Tuesday, 6 October 2015

High-level panel suggests uniform tax treatment for CSR activities

The panel has also said the government should have no role in monitoring of CSR expenditure by corporates and this should be the job of their respective boards
A government-appointed high-level panel has recommended uniform tax treatment for all corporate social responsibility (CSR) activities carried out under the new Companies Act and has also suggested leniency towards non-compliant firms in the first 2-3 years of this law. The panel has also said the government should have no role in monitoring of CSR expenditure by corporates and this should be the job of their respective boards.
Under the new companies law, certain class of profitable entities are required to shell out at least 2% of their three-year annual average net profit towards CSR activities. The first year of implementation was last financial year (April 2014-March 2015) and compliance reports would be available by the end of this year. According to the committee, differential tax treatment for expenditure on various CSR activities may create unforeseen distortion in allocation of funds across development sectors.
“The (company) board’s decision could be guided more by tax savings implications rather than compelling community social needs. The committee therefore feels that there should be uniformity in tax treatment for CSR expenditure across all eligible activities,” the report said.
At present, certain activities such as contribution to the Prime Minister’s National Relief Fund qualify for tax exemption. The panel, chaired by former home secretary Anil Baijal, was set up by the corporate affairs ministry to suggest steps for improved monitoring of CSR spending.
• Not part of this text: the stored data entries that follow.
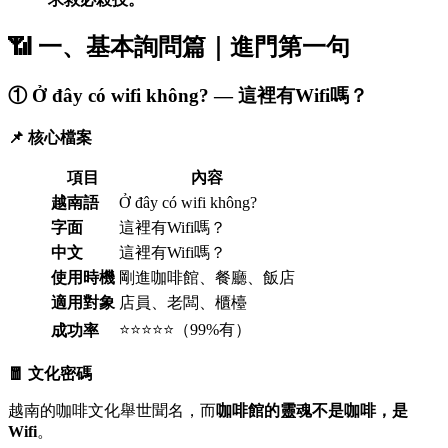
📶 一、基本詢問篇｜進門第一句
① Ở đây có wifi không? — 這裡有Wifi嗎？
📌 核心檔案
項目
內容
越南語
Ở đây có wifi không?
字面
這裡有Wifi嗎？
中文
這裡有Wifi嗎？
使用時機
剛進咖啡館、餐廳、飯店
適用對象
店員、老闆、櫃檯
⭐⭐⭐⭐⭐（99%有）
成功率
🧧 文化密碼
越南的咖啡文化舉世聞名，而
咖啡館的靈魂不是咖啡，是
Wifi
。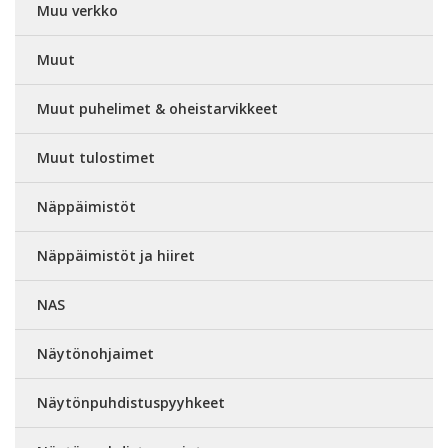
Muu verkko
Muut
Muut puhelimet & oheistarvikkeet
Muut tulostimet
Näppäimistöt
Näppäimistöt ja hiiret
NAS
Näytönohjaimet
Näytönpuhdistuspyyhkeet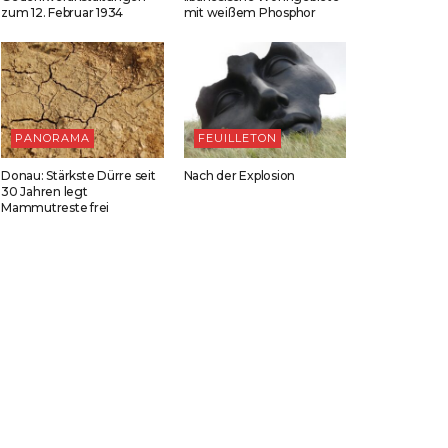
zum 12. Februar 1934
mit weißem Phosphor
PANORAMA
FEUILLETON
Donau: Stärkste Dürre seit
Nach der Explosion
30 Jahren legt
Mammutreste frei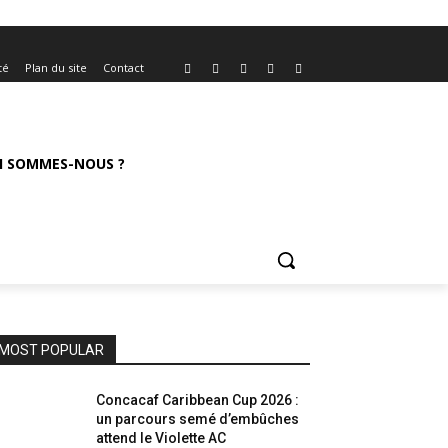
té
Plan du site
Contact
I SOMMES-NOUS ?
MOST POPULAR
Concacaf Caribbean Cup 2026 :
un parcours semé d’embûches
attend le Violette AC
According to the panel, leniency may be shown to non-compliant entities in “initial two/three years to enable them to graduate to a culture of compliance” since these years would be a period of learning for all the stakeholders. This liberal view can be taken at least for smaller companies, it added. “The government should have no role to play in engaging external experts for monitoring the quality and efficacy of CSR expenditure of companies,” the panel said in its report submitted to the ministry. The boards/CSR committees and the management are sufficiently empowered to engage any external firm, if they so require, it added. As per the report, the boards and the CSR committees should be monitoring their companies’ social welfare spending. “The existing legal provisions like mandatory disclosures, accountability of the CSR committee and the board, provisions for audit of the accounts of the company etc, provide sufficient safeguards in this regard,” it added.
The panel said that keeping in view the intent of the of the law, the main thrust and spirit of the law is not to monitor but to generate conducive environment for enabling corporates to conduct themselves in a socially responsible manner. “The rationale behind CSR legislation is not to generate financial resources for social and human development since the resource gap, if any, for such development or social infrastructure, could as well have been met by levying additional taxes/cess on these corporates,” the report noted.
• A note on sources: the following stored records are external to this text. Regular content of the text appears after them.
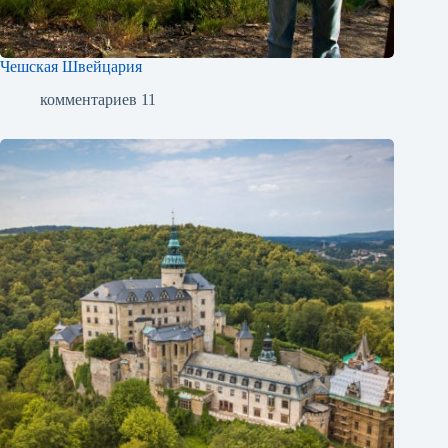
Чешская Швейцария
комментариев 11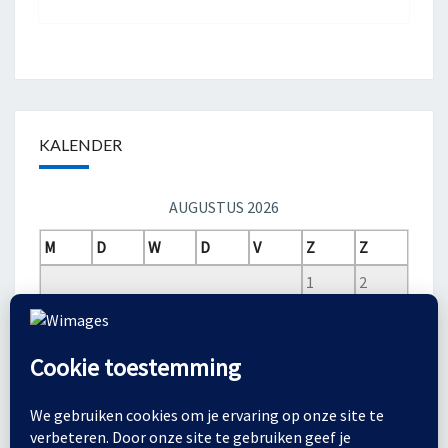
KALENDER
AUGUSTUS 2026
M
D
W
D
V
Z
Z
1
2
3
4
5
6
7
8
9
10
11
12
13
14
15
16
17
18
19
20
21
22
23
24
25
26
27
28
29
30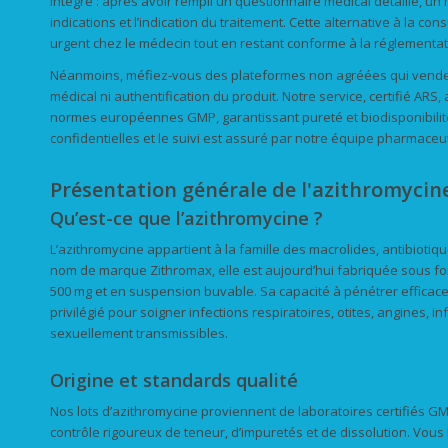
intégré : après avoir rempli un questionnaire médical détaillé, un
indications et l’indication du traitement. Cette alternative à la c
urgent chez le médecin tout en restant conforme à la réglement
Néanmoins, méfiez-vous des plateformes non agréées qui vende
médical ni authentification du produit. Notre service, certifié AR
normes européennes GMP, garantissant pureté et biodisponibilit
confidentielles et le suivi est assuré par notre équipe pharmaceu
Présentation générale de l'azithromycin
Qu’est-ce que l’azithromycine ?
L’azithromycine appartient à la famille des macrolides, antibiotiq
nom de marque Zithromax, elle est aujourd’hui fabriquée sous 
500 mg et en suspension buvable. Sa capacité à pénétrer efficace
privilégié pour soigner infections respiratoires, otites, angines, 
sexuellement transmissibles.
Origine et standards qualité
Nos lots d’azithromycine proviennent de laboratoires certifiés G
contrôle rigoureux de teneur, d’impuretés et de dissolution. Vous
CSR norms came into effect from 1 April 2014. Entities having at least Rs.5 crore net profit or Rs.1,000 crore turnover or Rs.500 crore net worth would come under its ambit. Further, the committee has suggested allowing private companies to carry forward their unspent CSR funds provided there is a sunset clause of five years for spending the money. “The ceiling on administrative overhead costs should be increased from the present 5% to not more than 10% of the CSR expenditure of the company,” the panel said while adding that department of public enterprises is of the view that existing limit is sufficient. Administrative overhead expenditure of the company on CSR should not include expenses incurred on capacity building of the implementing agencies, the report said. The panel has decided against recommending monetisation of the services of corporate employees to be made part of CSR expenditure as that would “create rather than solve problems”.
According to the panel, government cannot and should not maintain a data bank of CSR implementing agencies and that responsibility should be left to the concerned company’s board or CSR committee. Another suggestion is that CSR norms should not be applicable to not-for-profit (Section 8) companies apart from the need for having more clarity on the applicability of these norms on foreign entities. In addition, the panel has said there has to be clarity on the definition of “net profit” with respect to CSR spending. Noting that existing provisions based on the general principles of “comply or explain” are sufficient for the time being, the committee said there should be two models of implementation strategies based on CSR expenditure threshold of Rs.5 crore.
Observing that Schedule VII of the Companies Act has been amended thrice since its notification in February 2014, the panel has suggested “inclusion of an omnibus clause simply because certain development concerns, needs and priorities cannot be anticipated”. Schedule VII pertains to eligible CSR activities. The panel has pitched for a level-playing field for all companies, including central public sector entities, on CSR norms. There is no need for additional mechanism to monitor their CSR implementation, it added.